> **Problem details**: The expected output is exactly the lines below, starting at the line with "24: (384, 191)" and ending at the line with "37: (149, 110)", both included; no other line belongs in it.

> **Records provided**:
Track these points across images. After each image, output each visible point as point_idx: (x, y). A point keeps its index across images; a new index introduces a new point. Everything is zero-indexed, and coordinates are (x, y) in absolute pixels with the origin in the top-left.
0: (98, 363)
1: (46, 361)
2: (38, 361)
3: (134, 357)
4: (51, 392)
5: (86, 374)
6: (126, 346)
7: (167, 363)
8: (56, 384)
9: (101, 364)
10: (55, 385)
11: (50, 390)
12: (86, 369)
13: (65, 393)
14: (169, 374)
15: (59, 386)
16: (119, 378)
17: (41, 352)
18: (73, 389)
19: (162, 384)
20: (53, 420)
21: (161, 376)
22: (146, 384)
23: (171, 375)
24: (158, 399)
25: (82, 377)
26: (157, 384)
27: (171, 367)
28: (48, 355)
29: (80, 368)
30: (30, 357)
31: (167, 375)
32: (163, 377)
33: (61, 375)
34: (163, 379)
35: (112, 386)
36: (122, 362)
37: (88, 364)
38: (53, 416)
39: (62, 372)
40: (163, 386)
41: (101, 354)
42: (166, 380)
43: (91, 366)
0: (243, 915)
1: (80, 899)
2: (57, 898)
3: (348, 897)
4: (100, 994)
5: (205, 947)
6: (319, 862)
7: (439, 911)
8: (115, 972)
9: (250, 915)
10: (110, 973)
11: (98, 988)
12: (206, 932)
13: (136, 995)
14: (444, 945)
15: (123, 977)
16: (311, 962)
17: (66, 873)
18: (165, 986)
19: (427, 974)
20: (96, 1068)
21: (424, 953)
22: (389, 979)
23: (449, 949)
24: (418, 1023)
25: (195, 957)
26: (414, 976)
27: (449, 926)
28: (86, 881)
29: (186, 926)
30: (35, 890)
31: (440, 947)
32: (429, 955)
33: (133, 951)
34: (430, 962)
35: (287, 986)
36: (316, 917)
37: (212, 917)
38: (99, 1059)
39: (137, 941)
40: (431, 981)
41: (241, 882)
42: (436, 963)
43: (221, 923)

--

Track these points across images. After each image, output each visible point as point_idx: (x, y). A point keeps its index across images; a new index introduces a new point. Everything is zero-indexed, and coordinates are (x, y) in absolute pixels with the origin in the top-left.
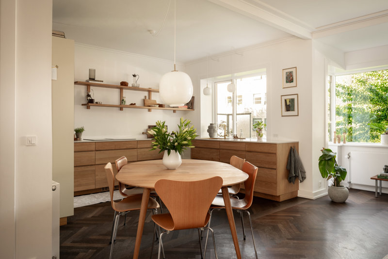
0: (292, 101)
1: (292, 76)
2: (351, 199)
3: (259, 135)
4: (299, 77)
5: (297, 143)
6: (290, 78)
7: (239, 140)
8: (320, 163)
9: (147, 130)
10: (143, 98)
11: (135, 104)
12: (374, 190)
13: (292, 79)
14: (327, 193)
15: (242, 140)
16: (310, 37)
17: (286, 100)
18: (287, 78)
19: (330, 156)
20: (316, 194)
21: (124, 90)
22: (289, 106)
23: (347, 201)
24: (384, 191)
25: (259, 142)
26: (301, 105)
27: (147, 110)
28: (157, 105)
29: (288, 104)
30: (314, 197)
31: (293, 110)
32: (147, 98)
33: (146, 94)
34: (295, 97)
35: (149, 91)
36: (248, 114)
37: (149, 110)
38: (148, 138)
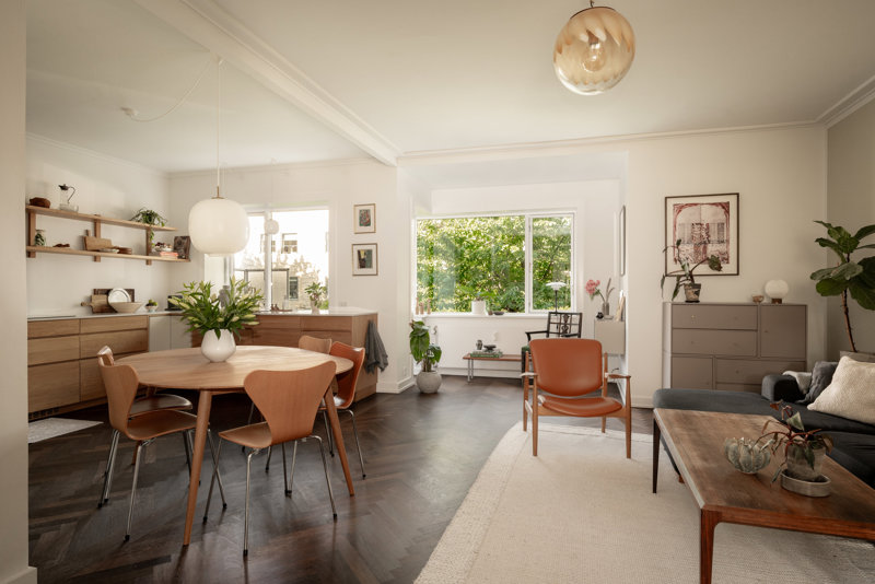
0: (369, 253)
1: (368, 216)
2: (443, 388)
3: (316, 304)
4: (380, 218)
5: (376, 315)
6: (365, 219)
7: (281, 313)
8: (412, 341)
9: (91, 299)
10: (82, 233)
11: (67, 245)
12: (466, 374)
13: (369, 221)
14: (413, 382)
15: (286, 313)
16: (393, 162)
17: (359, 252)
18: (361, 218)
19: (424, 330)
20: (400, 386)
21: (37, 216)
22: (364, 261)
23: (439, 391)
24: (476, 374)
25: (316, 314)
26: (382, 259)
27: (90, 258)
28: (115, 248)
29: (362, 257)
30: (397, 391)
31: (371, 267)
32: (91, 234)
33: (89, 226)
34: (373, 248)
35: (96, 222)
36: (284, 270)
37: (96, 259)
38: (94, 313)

> **Completed task**:
24: (384, 191)
25: (259, 142)
26: (301, 105)
27: (147, 110)
28: (157, 105)
29: (288, 104)
30: (314, 197)
31: (293, 110)
32: (147, 98)
33: (146, 94)
34: (295, 97)
35: (149, 91)
36: (248, 114)
37: (149, 110)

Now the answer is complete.